● PROVIDED DATA:

--------

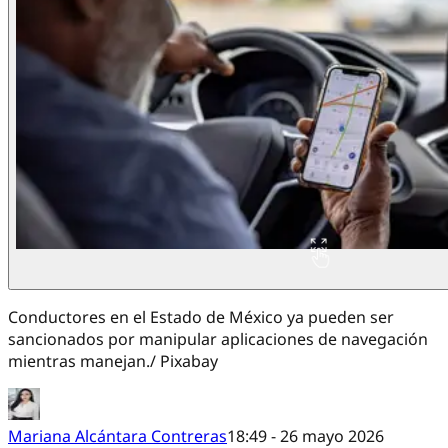
Conductores en el Estado de México ya pueden ser
sancionados por manipular aplicaciones de navegación
mientras manejan./ Pixabay
Mariana Alcántara Contreras
18:49 - 26 mayo 2026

--------

● EXERCISE:
Render the lines above as a Markdown table with the columns "No." and "Line", numbering each row and omitting blank lines. Leave the pictures out of the answer.

● PROBLEM SOLUTION:
| No. | Line |
|---|---|
| 1 | Conductores en el Estado de México ya pueden ser |
| 2 | sancionados por manipular aplicaciones de navegación |
| 3 | mientras manejan./ Pixabay |
| 4 | Mariana Alcántara Contreras |
| 5 | 18:49 - 26 mayo 2026 |